There is a very common use case on how Objectives and Key Results (OKR) goal setting is currently being implemented in bigger teams. It starts with a CEO who has heard about OKRs. Probably from John Doerr's "Measure what matters" book. Here, we go into more detail about the OKR process.
This CEO has a certain understanding on how OKRs should work and where the system should take them. So the CEO just tells middle management to start using the system. And then waits for the results. And fast, if possible.
And that is wrong on so many levels.
OKRs are a relationship.
Goal setting is so much easier to understand as you think about it as a relationship. At first, you feel excitement. You are enthusiastic and think nothing can go wrong. Everything seems easy and logical. But to really gain the benefits, you must work hard on it.
Many leaders who hear about OKRs, instantly think that this is the system that will move their team or company forward. It is a goal setting system that must be implemented right now to fix the problems their company has.
An amazing system.
And the system sounds amazing. The book "Step by Step Guide to OKRs" says that "OKRs, on a personal, team, and company level make up a system that shows how everything one person does connects to the work of others. If an employee knows that not meeting his goals makes achievements harder for people in other departments, they will want to try harder. When everyone knows how their work matters, it increases overall engagement, motivation, and determination. It's a psychological effect: no one wants to be the weakest link, so they'll try harder."
However setting up OKRs is only the first step in a long journey of using them. Like in a relationship, you must understand that this is a long term investment and commitment to a process. Just starting using it will not help you at all in the long run.
Implementing OKRs is a process that takes 3 or 4 quarters. This is the time it takes for everyone in your team to understand how to set OKRs and develop the habit of using them week to week. Often, leaders set OKRs and then forget about them until the end of the quarter. And obviously, they'll fail. For OKRs to succeed you need to make sure everyone updates their KRs every week.
The main problem here is making sure the leadership, middle management, and employees understand the OKR system the same way and there is a little confusion as possible.
Confusion is your enemy.
In my experience, when people don't understand exactly what is expected from them, they resent the new system. That is why OKRs require a tremendous amount of internal training both before your first quarter starts an during the first three months, you are using the system.
When you have already implemented the system, it becomes easy to bring new people and hires on board.

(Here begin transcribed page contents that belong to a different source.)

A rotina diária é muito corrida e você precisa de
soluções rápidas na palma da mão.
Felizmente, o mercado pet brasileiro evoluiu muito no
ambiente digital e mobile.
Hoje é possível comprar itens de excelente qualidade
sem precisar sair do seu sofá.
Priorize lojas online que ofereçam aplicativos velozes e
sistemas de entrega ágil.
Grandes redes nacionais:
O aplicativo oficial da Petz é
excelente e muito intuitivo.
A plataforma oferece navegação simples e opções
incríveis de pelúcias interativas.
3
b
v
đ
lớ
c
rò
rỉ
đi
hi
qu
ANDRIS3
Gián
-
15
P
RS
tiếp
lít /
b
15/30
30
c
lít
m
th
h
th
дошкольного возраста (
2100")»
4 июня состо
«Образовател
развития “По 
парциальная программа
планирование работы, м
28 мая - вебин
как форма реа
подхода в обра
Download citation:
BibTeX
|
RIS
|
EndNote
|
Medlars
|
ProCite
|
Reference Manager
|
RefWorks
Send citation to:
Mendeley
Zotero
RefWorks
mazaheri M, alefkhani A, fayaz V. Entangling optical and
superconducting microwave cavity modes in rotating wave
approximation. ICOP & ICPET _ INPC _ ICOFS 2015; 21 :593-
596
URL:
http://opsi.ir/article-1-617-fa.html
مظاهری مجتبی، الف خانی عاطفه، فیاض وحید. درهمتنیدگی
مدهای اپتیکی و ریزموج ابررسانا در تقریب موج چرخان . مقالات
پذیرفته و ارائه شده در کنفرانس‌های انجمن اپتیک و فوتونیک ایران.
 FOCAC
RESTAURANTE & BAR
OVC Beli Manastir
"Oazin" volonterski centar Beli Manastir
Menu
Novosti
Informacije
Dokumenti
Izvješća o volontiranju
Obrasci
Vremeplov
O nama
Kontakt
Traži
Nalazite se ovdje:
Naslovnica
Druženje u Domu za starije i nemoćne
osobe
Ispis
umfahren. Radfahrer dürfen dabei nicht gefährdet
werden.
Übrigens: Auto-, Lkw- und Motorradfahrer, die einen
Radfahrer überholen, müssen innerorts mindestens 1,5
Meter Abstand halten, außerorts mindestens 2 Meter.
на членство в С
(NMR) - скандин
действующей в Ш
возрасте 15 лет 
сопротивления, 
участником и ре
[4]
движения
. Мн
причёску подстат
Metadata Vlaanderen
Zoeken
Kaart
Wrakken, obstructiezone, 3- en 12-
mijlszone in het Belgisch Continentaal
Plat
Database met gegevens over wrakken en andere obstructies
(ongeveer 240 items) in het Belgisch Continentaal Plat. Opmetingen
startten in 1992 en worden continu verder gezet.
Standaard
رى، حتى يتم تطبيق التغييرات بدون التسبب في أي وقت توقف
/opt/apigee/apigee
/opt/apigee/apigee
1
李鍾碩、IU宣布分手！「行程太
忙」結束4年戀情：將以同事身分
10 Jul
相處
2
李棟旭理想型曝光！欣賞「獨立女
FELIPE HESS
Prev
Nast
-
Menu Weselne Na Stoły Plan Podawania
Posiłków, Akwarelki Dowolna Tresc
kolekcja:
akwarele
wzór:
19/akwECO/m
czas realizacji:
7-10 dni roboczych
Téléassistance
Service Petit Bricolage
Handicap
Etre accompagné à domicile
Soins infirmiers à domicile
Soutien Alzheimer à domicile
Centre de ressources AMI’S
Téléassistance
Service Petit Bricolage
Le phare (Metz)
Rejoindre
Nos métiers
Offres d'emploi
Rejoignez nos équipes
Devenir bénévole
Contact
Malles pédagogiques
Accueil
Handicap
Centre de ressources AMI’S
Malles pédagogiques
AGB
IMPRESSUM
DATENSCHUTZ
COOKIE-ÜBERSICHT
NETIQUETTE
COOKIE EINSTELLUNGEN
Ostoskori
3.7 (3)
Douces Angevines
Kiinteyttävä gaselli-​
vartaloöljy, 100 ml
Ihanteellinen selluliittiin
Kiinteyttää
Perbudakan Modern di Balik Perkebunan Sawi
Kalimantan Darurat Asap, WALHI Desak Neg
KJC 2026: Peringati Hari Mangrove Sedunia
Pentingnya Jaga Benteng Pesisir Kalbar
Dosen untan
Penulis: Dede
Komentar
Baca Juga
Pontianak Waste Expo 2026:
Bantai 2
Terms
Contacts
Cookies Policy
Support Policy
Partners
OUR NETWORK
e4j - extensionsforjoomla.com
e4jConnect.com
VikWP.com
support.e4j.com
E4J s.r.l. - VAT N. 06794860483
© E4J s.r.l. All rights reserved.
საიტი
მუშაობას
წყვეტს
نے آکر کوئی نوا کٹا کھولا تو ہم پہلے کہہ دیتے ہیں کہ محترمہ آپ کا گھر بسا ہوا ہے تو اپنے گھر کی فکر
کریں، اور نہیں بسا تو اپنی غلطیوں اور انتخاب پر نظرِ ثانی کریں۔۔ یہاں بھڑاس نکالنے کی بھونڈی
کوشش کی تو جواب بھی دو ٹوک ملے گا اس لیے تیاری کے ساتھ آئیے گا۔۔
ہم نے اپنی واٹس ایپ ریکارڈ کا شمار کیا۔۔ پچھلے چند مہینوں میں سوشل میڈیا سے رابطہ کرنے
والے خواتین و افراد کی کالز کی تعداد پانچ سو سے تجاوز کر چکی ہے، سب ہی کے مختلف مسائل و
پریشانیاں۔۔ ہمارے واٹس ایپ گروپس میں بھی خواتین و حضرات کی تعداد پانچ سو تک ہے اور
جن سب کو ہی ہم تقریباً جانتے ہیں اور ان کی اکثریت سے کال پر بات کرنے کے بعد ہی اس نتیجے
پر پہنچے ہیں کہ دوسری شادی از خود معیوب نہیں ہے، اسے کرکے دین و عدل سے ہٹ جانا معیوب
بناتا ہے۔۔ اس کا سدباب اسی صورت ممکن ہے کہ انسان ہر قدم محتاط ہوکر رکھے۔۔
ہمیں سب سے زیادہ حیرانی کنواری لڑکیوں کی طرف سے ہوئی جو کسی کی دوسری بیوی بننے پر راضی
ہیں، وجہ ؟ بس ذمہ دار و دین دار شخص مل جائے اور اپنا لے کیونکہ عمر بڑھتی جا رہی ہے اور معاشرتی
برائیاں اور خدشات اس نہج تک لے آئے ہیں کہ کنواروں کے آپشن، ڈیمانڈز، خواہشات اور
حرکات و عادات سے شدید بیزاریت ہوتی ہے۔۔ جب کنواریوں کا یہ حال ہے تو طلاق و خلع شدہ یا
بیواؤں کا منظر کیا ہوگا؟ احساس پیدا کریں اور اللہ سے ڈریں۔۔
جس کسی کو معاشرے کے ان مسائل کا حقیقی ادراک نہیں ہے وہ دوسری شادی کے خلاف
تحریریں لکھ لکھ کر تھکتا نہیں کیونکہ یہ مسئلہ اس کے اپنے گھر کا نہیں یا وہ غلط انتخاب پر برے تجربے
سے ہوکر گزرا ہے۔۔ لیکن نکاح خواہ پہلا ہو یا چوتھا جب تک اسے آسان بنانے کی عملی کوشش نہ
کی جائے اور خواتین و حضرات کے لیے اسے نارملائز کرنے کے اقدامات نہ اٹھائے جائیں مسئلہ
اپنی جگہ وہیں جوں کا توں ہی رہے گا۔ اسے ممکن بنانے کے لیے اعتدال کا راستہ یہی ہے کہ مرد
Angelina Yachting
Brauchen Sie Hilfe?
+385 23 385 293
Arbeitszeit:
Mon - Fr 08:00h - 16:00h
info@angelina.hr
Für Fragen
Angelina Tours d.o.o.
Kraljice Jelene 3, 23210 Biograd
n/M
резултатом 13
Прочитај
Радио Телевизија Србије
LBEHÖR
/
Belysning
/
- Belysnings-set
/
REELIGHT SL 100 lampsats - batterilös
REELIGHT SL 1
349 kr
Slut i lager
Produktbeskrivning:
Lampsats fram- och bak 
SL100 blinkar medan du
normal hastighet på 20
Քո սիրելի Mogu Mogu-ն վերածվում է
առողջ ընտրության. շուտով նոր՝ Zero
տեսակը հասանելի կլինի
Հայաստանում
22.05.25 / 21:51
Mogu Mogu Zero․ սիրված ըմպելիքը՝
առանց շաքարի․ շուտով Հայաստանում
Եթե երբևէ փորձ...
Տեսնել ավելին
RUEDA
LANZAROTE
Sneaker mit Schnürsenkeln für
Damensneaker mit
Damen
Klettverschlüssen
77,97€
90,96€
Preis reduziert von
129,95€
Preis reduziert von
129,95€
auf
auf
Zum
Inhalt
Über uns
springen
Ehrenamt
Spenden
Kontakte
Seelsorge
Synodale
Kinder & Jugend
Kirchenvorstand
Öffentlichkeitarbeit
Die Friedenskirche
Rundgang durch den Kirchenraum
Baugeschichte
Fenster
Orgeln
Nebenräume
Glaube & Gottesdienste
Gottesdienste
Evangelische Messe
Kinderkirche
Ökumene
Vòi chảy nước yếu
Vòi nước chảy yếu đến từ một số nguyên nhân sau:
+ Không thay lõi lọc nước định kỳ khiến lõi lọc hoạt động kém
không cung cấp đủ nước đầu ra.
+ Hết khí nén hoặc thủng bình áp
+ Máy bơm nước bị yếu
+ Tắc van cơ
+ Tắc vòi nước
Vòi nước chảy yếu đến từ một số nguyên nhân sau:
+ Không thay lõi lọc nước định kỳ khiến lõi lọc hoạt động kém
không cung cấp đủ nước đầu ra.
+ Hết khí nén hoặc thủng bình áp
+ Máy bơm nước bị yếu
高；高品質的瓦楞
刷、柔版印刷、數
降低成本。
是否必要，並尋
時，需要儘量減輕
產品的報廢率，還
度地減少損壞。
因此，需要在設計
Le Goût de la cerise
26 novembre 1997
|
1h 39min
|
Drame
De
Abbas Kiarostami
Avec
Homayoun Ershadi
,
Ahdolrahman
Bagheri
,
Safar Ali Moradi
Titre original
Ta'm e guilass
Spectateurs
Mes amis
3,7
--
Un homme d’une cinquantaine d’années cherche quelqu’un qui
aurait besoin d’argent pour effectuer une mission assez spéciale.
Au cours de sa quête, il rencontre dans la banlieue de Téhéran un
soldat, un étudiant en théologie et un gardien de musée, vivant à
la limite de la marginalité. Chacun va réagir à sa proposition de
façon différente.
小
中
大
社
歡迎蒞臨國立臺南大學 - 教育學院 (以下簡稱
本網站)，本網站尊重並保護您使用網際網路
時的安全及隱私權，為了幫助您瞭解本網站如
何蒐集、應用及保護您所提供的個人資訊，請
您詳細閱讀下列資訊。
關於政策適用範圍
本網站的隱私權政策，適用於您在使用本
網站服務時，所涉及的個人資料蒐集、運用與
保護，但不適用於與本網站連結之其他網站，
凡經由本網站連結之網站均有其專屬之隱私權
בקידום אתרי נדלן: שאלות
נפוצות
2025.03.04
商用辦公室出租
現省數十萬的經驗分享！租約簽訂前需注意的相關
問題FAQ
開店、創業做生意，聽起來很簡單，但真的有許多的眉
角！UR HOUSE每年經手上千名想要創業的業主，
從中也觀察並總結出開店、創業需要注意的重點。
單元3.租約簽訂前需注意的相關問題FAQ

For instance, BMAT has incorporated introductions to OKR into the training of new hires. "Now, when somebody new joins, he or she is given guidelines by the operational team and they are taught how to use it" said Brais Suarez, from BMAT.
For a relationship to grow and develop, you need to commit to it. And, yes, it is hard. But with each day you'll learn something new. You start to understand each other better. And in a year or two, you will not understand how you lived without it.